YOUR GOAL -> Bring together every line in the data that includes "Glora".

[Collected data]

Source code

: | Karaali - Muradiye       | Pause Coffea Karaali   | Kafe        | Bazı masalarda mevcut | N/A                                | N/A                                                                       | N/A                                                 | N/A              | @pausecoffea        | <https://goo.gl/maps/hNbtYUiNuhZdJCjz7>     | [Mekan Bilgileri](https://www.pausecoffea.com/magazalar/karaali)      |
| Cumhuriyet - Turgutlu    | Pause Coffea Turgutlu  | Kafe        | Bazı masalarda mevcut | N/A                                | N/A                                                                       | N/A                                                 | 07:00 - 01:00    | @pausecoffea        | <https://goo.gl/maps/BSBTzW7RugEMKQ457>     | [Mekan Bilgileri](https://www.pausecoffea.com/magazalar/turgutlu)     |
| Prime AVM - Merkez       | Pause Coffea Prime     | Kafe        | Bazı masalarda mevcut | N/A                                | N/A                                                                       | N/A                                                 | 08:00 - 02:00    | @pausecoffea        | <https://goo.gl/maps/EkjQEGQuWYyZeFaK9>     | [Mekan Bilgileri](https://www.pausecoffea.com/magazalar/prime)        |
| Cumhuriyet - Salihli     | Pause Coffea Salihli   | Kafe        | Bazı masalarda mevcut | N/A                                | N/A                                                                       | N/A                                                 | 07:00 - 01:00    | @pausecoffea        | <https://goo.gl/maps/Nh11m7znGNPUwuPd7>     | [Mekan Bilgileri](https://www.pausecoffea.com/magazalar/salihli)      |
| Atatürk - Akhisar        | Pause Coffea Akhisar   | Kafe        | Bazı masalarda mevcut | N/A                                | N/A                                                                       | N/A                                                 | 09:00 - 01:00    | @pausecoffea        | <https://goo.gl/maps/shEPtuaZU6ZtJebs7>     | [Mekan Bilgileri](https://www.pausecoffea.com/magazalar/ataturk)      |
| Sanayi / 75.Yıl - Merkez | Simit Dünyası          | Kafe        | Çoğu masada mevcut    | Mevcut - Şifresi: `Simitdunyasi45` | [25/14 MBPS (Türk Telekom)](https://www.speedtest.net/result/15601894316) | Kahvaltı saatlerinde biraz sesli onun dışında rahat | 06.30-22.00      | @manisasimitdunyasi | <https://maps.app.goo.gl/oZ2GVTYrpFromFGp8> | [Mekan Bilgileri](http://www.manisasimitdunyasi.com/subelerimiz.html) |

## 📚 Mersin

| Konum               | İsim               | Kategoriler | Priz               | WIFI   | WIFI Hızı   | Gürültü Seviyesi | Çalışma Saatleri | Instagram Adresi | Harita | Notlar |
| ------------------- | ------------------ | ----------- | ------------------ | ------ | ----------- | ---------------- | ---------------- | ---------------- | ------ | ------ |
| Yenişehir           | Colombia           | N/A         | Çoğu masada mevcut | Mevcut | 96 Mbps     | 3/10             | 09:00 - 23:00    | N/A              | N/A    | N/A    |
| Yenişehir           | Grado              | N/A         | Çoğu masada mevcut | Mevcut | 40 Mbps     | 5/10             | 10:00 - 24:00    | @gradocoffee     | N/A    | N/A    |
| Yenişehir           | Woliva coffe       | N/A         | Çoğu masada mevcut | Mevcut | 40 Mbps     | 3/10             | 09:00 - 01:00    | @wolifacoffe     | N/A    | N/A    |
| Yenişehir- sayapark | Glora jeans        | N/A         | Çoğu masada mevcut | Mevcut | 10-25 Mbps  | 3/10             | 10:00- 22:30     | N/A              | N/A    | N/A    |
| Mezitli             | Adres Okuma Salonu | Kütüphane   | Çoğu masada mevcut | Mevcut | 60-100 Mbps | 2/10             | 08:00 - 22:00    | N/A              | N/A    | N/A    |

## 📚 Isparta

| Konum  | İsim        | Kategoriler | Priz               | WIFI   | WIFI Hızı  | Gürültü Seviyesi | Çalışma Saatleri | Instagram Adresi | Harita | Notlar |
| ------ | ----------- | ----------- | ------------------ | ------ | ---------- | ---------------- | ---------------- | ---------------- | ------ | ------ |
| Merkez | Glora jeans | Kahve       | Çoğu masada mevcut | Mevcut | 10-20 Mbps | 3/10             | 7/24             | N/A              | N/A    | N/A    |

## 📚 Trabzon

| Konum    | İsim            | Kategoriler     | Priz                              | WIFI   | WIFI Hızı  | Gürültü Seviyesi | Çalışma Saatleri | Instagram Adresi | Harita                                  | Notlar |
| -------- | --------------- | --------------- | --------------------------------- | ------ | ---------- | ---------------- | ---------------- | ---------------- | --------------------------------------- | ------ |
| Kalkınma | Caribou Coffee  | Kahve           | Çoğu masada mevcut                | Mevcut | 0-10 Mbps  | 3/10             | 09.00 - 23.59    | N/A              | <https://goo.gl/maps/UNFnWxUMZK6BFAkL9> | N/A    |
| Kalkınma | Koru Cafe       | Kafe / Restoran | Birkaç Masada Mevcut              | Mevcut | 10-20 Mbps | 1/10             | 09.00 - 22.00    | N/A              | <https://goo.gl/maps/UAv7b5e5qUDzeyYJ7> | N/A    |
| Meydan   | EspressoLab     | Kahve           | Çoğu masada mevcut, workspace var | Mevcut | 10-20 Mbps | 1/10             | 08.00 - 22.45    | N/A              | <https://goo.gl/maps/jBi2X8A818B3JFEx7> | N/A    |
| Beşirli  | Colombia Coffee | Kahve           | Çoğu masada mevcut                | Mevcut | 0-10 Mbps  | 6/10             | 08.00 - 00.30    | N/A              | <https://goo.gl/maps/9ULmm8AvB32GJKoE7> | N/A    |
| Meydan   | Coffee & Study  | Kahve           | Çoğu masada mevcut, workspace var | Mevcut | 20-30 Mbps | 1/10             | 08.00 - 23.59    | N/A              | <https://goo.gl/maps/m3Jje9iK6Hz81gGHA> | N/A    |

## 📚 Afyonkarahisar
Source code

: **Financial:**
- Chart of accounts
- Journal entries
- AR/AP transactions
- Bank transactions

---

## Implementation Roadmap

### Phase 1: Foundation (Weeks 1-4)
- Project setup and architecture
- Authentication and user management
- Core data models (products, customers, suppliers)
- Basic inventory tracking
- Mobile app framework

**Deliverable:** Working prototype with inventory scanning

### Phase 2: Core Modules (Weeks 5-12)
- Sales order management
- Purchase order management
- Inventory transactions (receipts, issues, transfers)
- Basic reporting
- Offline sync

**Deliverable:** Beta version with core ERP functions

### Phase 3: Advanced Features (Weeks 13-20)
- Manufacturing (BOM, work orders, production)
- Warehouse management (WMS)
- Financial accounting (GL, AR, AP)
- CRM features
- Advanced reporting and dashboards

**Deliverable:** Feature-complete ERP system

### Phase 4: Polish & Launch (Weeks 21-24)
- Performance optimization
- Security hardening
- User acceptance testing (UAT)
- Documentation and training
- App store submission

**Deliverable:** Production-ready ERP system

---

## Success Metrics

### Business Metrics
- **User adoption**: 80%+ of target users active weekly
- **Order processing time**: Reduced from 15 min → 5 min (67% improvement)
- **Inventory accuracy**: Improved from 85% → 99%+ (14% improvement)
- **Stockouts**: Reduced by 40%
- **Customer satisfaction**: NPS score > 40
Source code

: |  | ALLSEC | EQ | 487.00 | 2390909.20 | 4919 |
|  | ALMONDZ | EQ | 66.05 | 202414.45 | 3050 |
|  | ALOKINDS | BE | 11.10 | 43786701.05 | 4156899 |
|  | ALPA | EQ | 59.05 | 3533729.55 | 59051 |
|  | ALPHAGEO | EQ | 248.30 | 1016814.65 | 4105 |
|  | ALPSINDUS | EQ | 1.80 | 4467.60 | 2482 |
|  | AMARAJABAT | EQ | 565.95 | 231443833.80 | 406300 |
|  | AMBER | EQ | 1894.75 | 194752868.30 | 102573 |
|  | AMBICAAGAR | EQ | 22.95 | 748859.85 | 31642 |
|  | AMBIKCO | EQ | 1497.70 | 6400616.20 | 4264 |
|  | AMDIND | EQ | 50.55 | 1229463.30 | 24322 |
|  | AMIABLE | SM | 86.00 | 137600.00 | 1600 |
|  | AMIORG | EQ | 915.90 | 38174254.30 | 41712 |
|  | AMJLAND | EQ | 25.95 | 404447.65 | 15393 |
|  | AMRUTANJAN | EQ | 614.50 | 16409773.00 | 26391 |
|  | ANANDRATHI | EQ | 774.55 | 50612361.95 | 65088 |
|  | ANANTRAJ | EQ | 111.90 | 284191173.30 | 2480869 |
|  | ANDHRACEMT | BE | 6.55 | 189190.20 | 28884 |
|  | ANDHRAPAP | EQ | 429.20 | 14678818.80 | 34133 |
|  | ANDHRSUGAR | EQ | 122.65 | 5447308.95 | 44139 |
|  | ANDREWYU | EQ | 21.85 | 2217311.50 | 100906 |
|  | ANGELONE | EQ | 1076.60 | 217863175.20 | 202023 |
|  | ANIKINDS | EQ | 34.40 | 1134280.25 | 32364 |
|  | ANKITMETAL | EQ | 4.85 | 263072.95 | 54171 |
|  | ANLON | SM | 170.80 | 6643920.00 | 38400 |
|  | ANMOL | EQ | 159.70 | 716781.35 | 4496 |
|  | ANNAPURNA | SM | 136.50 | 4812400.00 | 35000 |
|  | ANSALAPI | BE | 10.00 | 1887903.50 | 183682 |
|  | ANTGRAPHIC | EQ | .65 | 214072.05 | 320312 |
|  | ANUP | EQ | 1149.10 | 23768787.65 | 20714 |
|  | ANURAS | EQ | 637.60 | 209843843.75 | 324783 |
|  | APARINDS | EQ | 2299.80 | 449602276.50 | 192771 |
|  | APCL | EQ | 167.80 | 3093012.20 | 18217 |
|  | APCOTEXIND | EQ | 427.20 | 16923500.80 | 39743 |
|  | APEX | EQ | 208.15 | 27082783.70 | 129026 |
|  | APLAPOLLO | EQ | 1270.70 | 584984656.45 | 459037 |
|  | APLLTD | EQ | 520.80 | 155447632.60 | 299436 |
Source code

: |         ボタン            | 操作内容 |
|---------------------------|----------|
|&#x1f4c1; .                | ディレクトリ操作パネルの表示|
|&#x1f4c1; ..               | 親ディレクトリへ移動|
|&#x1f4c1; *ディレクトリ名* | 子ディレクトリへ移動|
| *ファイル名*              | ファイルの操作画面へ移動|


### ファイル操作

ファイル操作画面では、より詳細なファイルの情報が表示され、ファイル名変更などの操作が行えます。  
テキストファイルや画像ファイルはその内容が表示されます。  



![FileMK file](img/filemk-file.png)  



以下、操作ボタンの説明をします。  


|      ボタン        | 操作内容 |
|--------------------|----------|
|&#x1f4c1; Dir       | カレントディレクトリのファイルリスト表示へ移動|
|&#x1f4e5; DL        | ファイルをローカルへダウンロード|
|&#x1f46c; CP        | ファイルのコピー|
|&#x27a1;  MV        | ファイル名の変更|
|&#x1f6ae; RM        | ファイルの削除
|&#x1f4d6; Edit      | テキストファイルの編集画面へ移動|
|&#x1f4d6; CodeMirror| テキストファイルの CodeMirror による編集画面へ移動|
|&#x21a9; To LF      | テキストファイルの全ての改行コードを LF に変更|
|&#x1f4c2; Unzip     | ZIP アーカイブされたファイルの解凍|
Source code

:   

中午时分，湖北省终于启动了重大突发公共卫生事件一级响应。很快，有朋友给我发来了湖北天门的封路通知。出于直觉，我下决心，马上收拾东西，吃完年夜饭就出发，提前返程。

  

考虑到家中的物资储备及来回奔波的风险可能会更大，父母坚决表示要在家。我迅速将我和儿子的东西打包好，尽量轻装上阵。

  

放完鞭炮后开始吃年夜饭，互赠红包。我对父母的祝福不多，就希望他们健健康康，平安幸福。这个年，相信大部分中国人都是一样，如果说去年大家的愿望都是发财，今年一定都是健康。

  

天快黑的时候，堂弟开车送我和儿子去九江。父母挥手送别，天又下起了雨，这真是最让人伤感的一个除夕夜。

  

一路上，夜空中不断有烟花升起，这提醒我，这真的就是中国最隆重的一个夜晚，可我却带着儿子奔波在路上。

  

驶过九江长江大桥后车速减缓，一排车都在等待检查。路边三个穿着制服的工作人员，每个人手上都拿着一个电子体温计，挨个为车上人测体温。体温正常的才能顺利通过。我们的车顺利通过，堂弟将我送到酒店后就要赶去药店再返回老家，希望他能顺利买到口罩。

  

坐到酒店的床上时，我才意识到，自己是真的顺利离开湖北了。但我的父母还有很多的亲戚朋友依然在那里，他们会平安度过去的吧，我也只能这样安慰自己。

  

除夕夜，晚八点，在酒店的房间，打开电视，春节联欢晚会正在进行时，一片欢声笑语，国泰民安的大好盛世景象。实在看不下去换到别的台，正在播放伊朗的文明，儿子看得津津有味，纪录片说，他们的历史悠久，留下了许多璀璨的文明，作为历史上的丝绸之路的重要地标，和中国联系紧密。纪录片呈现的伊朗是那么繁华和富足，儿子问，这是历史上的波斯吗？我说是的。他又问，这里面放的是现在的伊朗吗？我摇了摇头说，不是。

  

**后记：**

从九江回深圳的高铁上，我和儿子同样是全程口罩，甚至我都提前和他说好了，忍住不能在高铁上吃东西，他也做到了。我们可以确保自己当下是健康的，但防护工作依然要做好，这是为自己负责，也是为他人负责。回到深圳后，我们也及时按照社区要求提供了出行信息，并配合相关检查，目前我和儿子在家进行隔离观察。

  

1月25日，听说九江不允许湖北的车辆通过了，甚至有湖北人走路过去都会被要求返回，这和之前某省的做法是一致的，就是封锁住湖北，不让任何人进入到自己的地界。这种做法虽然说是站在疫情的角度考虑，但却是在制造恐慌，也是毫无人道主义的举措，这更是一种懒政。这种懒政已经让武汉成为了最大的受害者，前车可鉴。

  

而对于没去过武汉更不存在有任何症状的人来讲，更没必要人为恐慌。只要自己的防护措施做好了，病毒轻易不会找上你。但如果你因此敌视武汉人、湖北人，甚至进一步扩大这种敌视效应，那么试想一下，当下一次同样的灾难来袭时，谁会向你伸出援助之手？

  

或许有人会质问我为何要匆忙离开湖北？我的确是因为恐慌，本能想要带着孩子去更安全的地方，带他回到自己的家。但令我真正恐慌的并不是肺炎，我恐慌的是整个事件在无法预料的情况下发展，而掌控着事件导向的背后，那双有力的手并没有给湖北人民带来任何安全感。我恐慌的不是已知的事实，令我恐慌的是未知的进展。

ANSWER BELOW ->
| Yenişehir- sayapark | Glora jeans        | N/A         | Çoğu masada mevcut | Mevcut | 10-25 Mbps  | 3/10             | 10:00- 22:30     | N/A              | N/A    | N/A    |
| Merkez | Glora jeans | Kahve       | Çoğu masada mevcut | Mevcut | 10-20 Mbps | 3/10             | 7/24             | N/A              | N/A    | N/A    |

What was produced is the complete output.